Folds can deliver humor with the best of them, and he does so on “Hiroshima” and “Bitch Went Nuts” (“The bitch went nuts/She stabbed my basketball and the speakers to my stereo”), which just might be a sequel to “Song For The Dumped.” Where he’s remained the strongest, however, is the dichotomy of a song like “Cologne” (and it’s instrumental predecessor, “Before Cologne”), which has the effect of making you sad before you even know it’s a sad song. “Here in Cologne/I know I said it wrong/I walked you to the train/And back across alone,” he sings, and you don’t know whether to laugh or feel sorry for him as he lets go of a loved one. There’s much of the same during “You Don’t Know Me,” a duet with Regina Spektor, which finds Folds asking, “Why the fuck would you want me back?” above his chirping piano.
It’s that kind of ebb and flow that defines a great Folds record. Even after a song like “Cologne,” Folds either has ADD or doesn’t want to keep his listener down for too long, so he comes back with a nutty song like “Errant Dog.” A near play-by-play of his beloved dog untying himself from a tree, “Dog” sounds like it’s aching to be performed with the somewhat re-formed Ben Folds Five. Folds even seems to be rewarding fans for allowing him to experiment on the cubist Spektor rhythm of “You Don’t Love Me” and some of the record’s more unfamiliar moments. The electronic overtones of the aptly-titled “The Frown Song” or the rainy piano scuffed with scratchy effects of “Free Coffee” might not go over with everyone, so he sneaks in a familiar monster hook here and a gorgeous motif there.

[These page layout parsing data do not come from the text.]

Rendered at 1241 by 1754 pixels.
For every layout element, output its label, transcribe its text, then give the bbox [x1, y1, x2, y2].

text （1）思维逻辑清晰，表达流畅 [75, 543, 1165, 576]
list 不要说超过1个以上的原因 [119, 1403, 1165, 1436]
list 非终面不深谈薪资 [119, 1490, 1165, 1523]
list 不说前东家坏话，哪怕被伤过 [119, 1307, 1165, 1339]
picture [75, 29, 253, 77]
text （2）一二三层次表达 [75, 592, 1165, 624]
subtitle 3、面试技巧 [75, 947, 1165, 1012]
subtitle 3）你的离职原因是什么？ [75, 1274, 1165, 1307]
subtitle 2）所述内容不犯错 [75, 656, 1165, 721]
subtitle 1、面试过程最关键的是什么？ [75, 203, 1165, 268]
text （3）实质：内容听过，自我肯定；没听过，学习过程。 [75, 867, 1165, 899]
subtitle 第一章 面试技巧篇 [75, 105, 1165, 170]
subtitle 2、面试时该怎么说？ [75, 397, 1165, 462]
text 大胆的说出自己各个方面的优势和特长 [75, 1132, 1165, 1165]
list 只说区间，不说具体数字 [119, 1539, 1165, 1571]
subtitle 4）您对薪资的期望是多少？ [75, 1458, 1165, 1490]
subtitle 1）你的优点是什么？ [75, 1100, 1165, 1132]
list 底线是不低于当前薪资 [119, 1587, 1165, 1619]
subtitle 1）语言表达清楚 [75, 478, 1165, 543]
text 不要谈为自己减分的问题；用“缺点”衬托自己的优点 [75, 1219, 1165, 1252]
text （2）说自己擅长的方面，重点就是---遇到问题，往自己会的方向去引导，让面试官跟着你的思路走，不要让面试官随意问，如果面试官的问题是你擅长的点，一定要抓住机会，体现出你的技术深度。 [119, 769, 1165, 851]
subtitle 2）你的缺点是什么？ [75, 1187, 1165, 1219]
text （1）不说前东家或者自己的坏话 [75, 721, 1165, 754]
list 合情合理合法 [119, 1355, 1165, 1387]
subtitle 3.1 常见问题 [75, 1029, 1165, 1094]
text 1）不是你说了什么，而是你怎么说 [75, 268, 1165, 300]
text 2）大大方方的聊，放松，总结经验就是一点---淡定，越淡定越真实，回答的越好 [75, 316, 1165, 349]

Folds has kind of become the George Costanza of music, and he writes like a Seinfeld episode, taking everyday situations and dropping you in the middle of them. From the outside they’re not the least bit compelling, but from his vantage point you feel like he’s a long-time pal, and his actions leave you unnerved, relieved, anxious, exuberant and highly entertained. Whereas some of his post-Ben Folds Five attempts have sounded like a spin-off, on Way to Normal it feels like a new episode of the classic old show.